A former snack vendor who rose to become Shanghai's richest man through a string of shady property deals has been jailed for 16 years the latest scalp in a crackdown on corruption in China.

Until recently, Zhou Zhengyi was the country's 11th-richest man with an estimated 150m fortune. His downfall was triggered when teams of government investigators arrived in Shanghai China's financial capital to investigate corrupt officials.

Zhou's business dealings reportedly involved large, illegal loans from the Bank of China. It is said to be the biggest financial fraud case since the founding of the People's Republic in 1949.

He was arrested in October 2006 as part of a criminal investigation into a Shanghai social security fund scandal involving 242,000. The inquiry led to the ousting and subsequent disgrace of the head of the Shanghai Communist Party, Chen Liangyu, who is also due to be sentenced soon. Dozens of other party officials and executives have been jailed or investigated in connection with the case.

Some say Zhou's close links to the Shanghai faction cost him his freedom. His trial was set against the background of a broader power struggle between President Hu Jintao's leadership in Beijing and the former supreme leader Jiang Zemin's group in Shanghai.

Protesters had gathered outside the Second Intermediate People's Court to hear Zhou sentenced but many of them were whisked away in security vans.

Zhou, who only a year ago completed a three-year jail term for stock market fraud and falsifying documents, was convicted of five charges, including misappropriation of funds, bribery and forging VAT receipts.

He was accused of bribing officials at the Shanghai Futures Exchange, as well as trying to buy off managers from state banks for funds and loans worth tens of millions of pounds between 1997 and 2003.

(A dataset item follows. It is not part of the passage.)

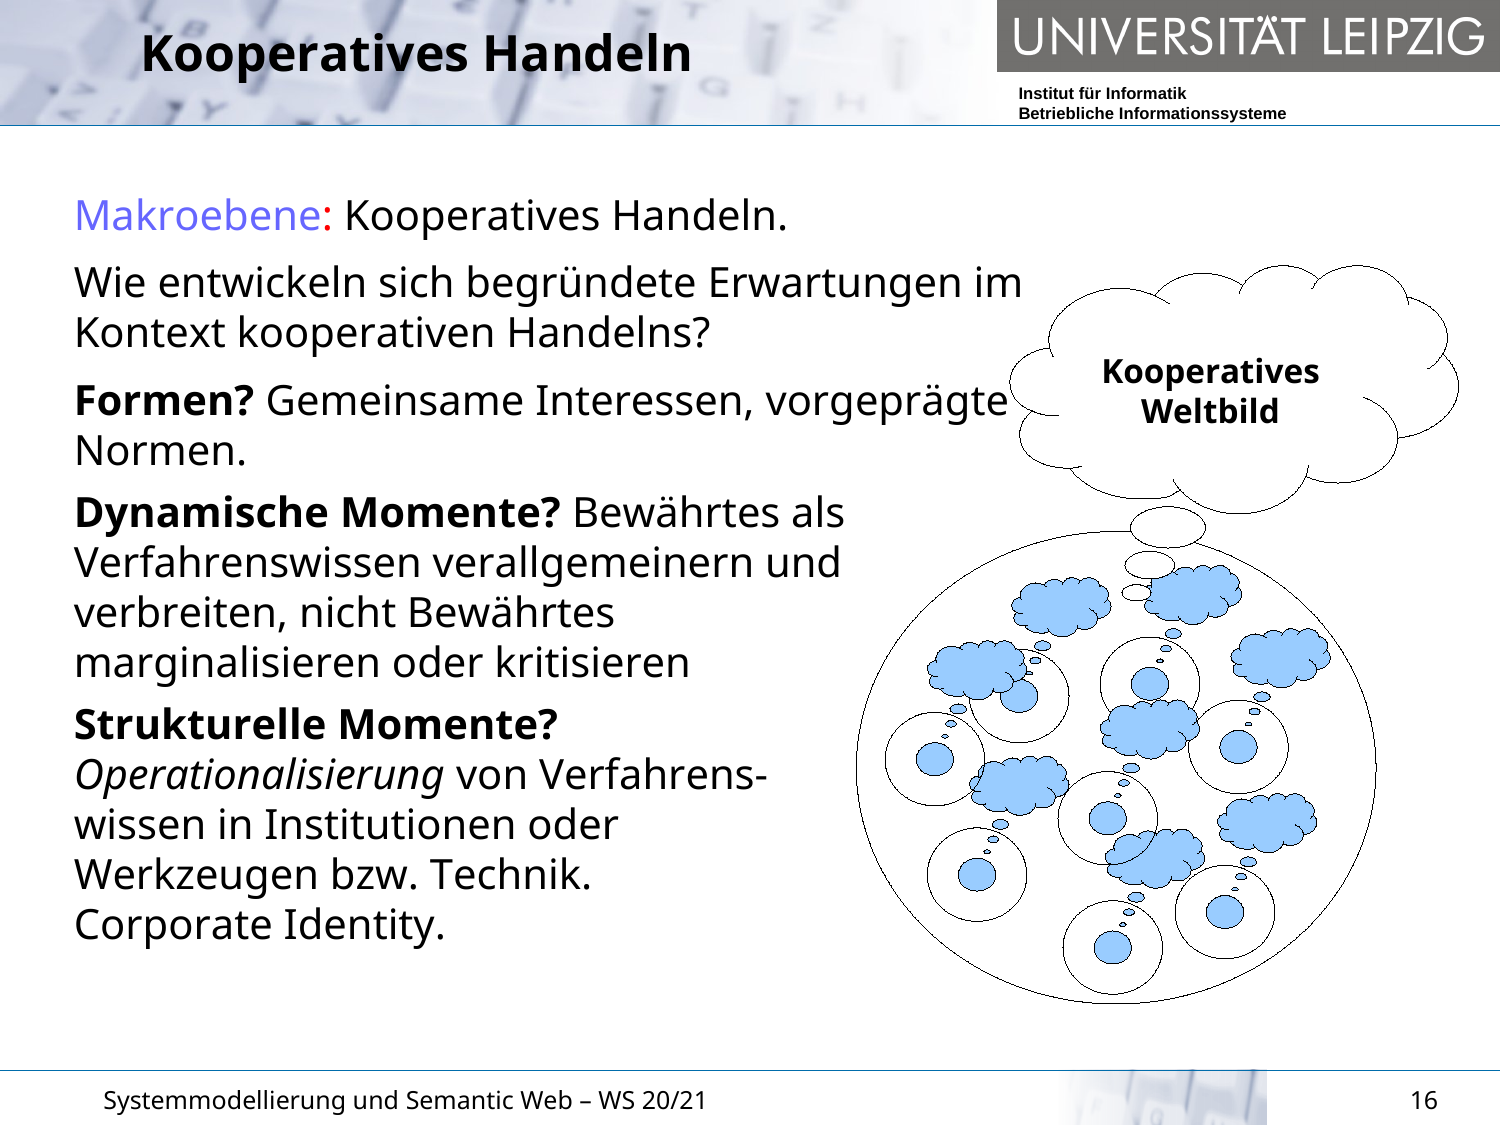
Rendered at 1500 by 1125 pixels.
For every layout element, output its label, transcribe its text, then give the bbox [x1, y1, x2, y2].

He lived like a lord while in jail awaiting trial, and reportedly paid 13,000 in backhanders to a prison official, through her sister, to get special treatment. Several jail staff were sentenced for giving the multi-millionaire perks such as a television, air-conditioning unit, refrigerator and frequent visits by friends.

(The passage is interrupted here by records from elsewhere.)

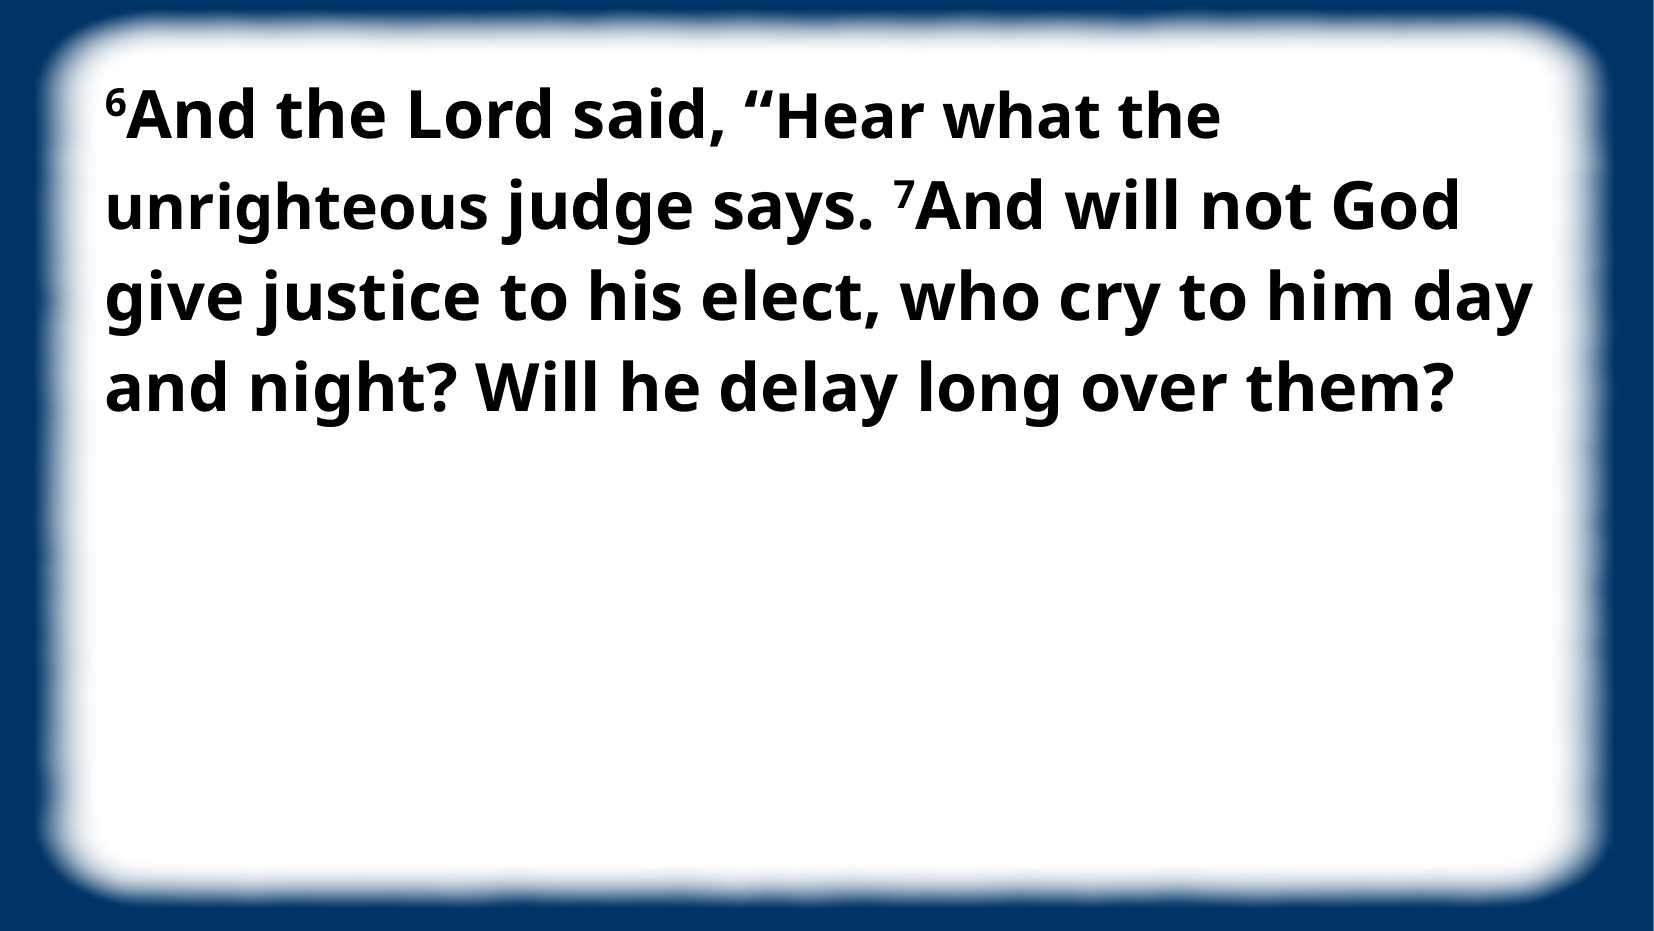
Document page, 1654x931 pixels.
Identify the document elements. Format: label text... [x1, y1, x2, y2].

text_box 6And the Lord said, “Hear what the unrighteous judge says. 7And will not God give justice to his elect, who cry to him day and night? Will he delay long over them? [90, 60, 1561, 430]
picture [0, 0, 1654, 931]
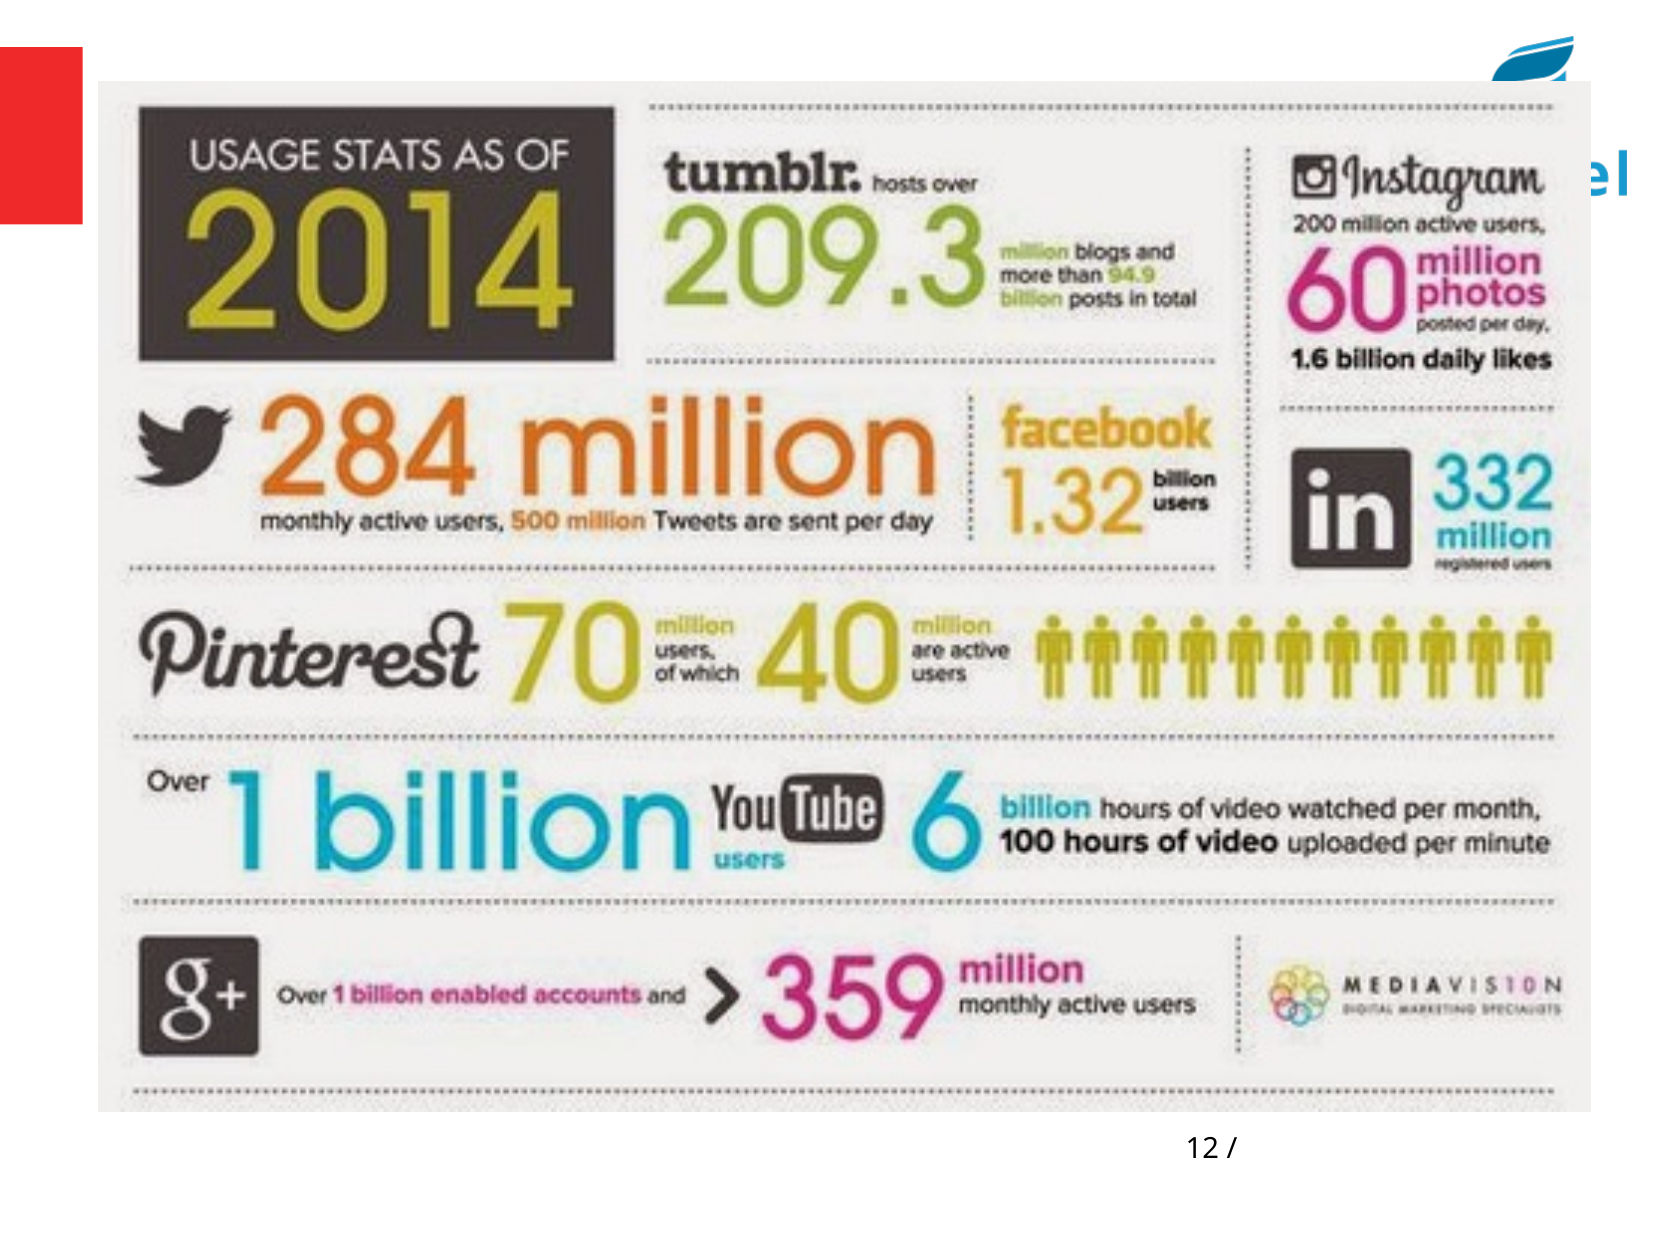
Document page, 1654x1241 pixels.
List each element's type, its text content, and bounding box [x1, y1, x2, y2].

picture [98, 81, 1591, 1112]
text_box / [1185, 1129, 1571, 1216]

Zhou is one of a number of high-flying businessmen who made their fortunes in the 1990s but have since been investigated by the government. His wife is serving a jail term of four years and 10 months for fraud in Hong Kong.

His formal education did not stretch beyond primary school. He worked in a wonton noodle shop as a teenager but eventually made it to the business elite after earning large sums from stock dealing in the 1990s. As president of the Shanghai property group, Nongkai Development, he rode the wave of rising land values to become one of China's richest men.

For many Chinese, however, he was also the public face of forced relocation, where residents are made to leave city-centre homes, often illegally, to make way for shiny new office blocks and skyscrapers. When the 46-year-old was arrested, he was working on developing a prime piece of land in the city centre which involved the eviction of hundreds of families.

Zheng Enchong, a lawyer jailed for two years in 2004 for trying to sue the government on behalf of evictees, was briefly detained by police as he tried to attend Zhou's sentencing.

"According to normal legal precedents, Zhou Zhengyi should have been at least sentenced to death with a two-year reprieve," he said after being freed from eight hours in a cell.

One of the evictees, Tong Yali, added: "I don't think 16 years is long enough. He victimised too many ordinary people. The government had to send him back to prison because there are so many people watching his case, but this is not going to solve the corruption problem because the government is still protecting a lot of developers like Zhou."